5. Stages in an integrated disease management program

  1. Eliminate the alternate host of the causal fungus when establishing a new plantation.
  2. Select an appropriate site that meets the needs of the poplars.
  3. Select poplars that are not very susceptible to rust.
  4. Plant a wide diversity of poplar species.
  5. Limit the size of the plantations.
  6. Maintain the general health status of the plantation by limiting all competition between young poplar and by carrying out weeding.
  7. Check the trees often to ensure early detection of the presence of disease, including rust. Carefully diagnose nuisance factors. Treat based on the types of disease found.
  8. Protect the poplar trees against rust by applying a fungicide in accordance with the manufacturer's directions.
  9. Develop new rust-resistant hybrid poplars.

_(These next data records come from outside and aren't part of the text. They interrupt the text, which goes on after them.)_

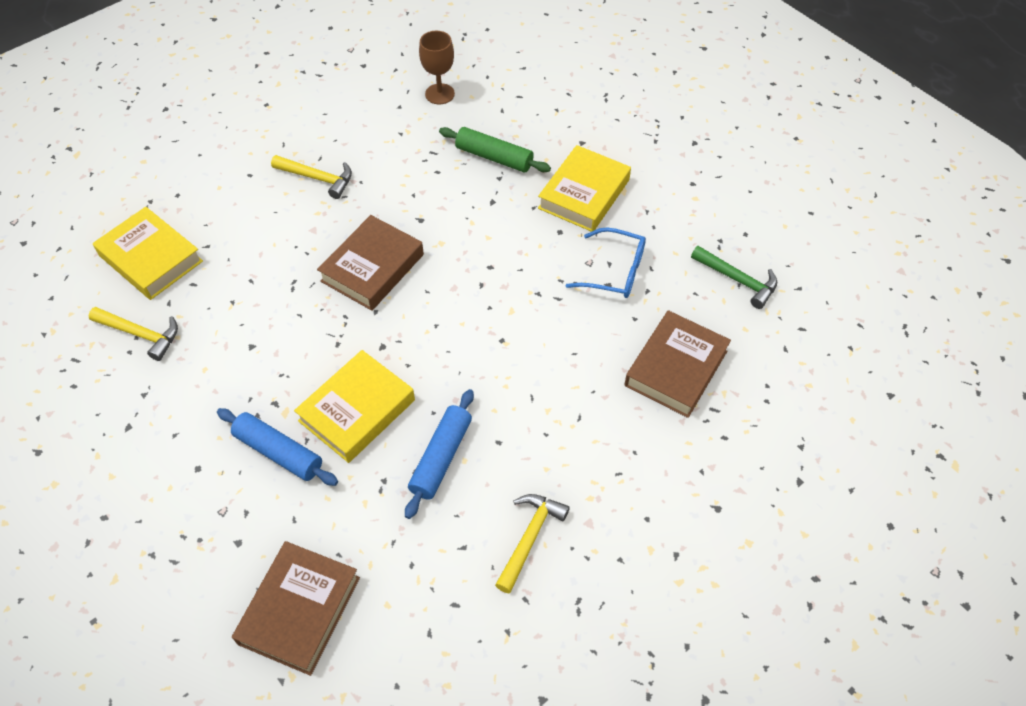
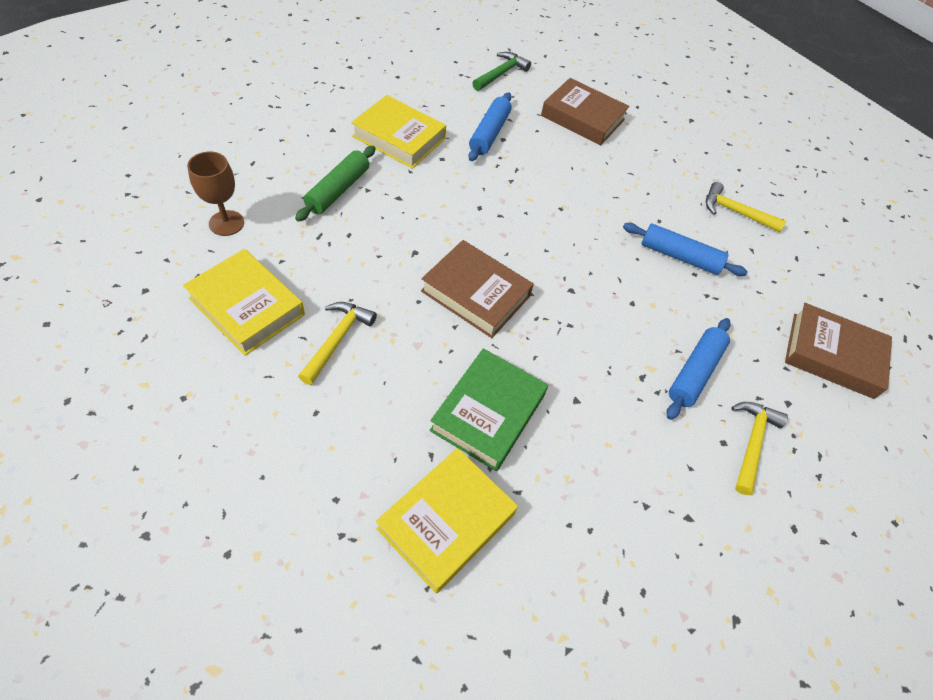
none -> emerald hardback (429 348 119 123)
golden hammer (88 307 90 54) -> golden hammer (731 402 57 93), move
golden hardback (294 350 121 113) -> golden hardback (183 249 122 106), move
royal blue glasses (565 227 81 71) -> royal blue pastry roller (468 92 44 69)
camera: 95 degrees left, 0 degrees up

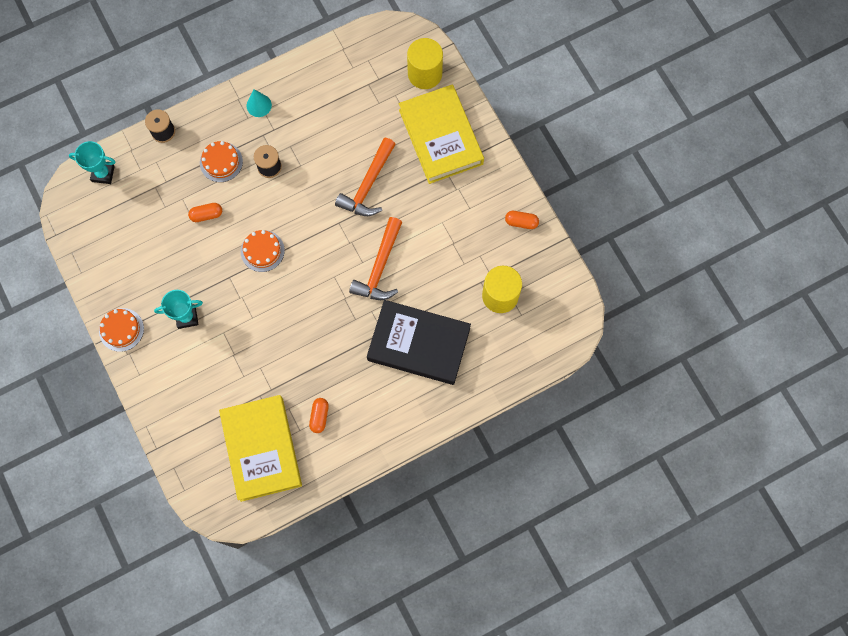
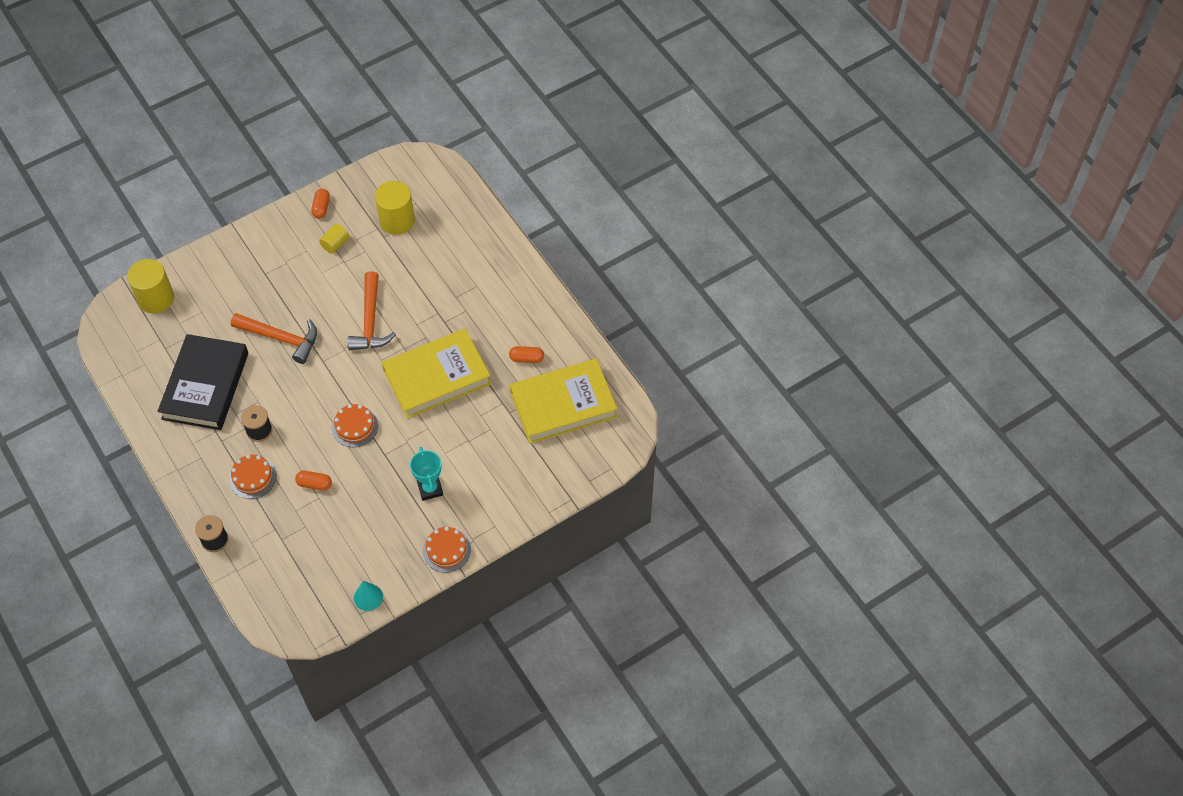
aqua award cup (69 141 47 43) -> none
none -> golden cylinder shape (319 224 30 30)
aqua cone shape (247 89 25 28) -> aqua cone shape (354 581 29 30), move
jet-black hardback (367 300 104 85) -> jet-black hardback (158 334 90 96), move
golden hardback (399 84 85 100) -> golden hardback (382 329 109 90), move
orange-coloured capsule (188 203 34 19) -> orange-coloured capsule (295 471 37 20), 60 degrees counterclockwise
orange-coloured hammer (349 217 53 83) -> orange-coloured hammer (348 271 48 79), 75 degrees clockwise
camera: 95 degrees left, 15 degrees down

  1. Bernier, L., Gagné, P., Feau, N., Mottet, M.-J., Périnet, P., and Hamelin, R.C. 2003. L'établissement et la protection des plantations. In Actes des Colloques du Carrefour de la recherche forestière. Réseau ligniculture, Québec
  2. Grondin, J., Bourassa, M., and Hamelin, R.C. 2005. First report of the aecial state of Melampsora larici-populina on Larix spp. in North America. Plant disease; 2005 Nov; 89(11): 1242 89(11): 1242.
  3. Ménétrier, J., Perron, M., Daoust, G. et Sirois, G. 2005.Le boisement des friches - Programme de Forêt 2020 pour l'évaluation et la plantation de démonstration au Québec. Notice d'information 2005, Ministère des ressources Naturelles et de la Faune du Québec et Ministère des Ressources Naturelles du Canada, 23 pp.
  4. Moricca, S., Ragazzi, A., and Assante, G. 2005. Ttile. In Rust diseases of willow and poplar. Edited by M. H. P. A. A. R. McCracken. CABi publishing. p. 213.
  5. Newcombe, G., and Chastagner, G.-A. 1993. First report of the Eurasian popular leaf rust fungus, Melampsora larici populina, in North America. Plant Disease 77(5): 532-535.
  6. Newcombe, G., Ostry, M.E., Hubbes, M., Périnet, P., and Mottet, M.-J. 2001. Title. In Poplar Culture in North America. Edited by J. G. I. D.I. Dickmann, J.E. Eckenwalder, J. Richardson. NRC Research Press, National Research Council of Canada, Ottawa. pp. 249-276.
  7. Spiers, A.G. 1976. Fungicides for control of poplar leaf rust and effects of control on growth of Populus nigra cv. 'Sempervirens' and Populus X euramericana cv. 'I-214'. New Zealand journal of experimental agriculture; June 1976, 4 (2); 249 254 4(2): 249-254.
  8. van Oosten, C. 2006. Hybrid Poplar Crop Manual for the Prairie Provinces. Saskatchewan Forest Centre, pp. 17-32.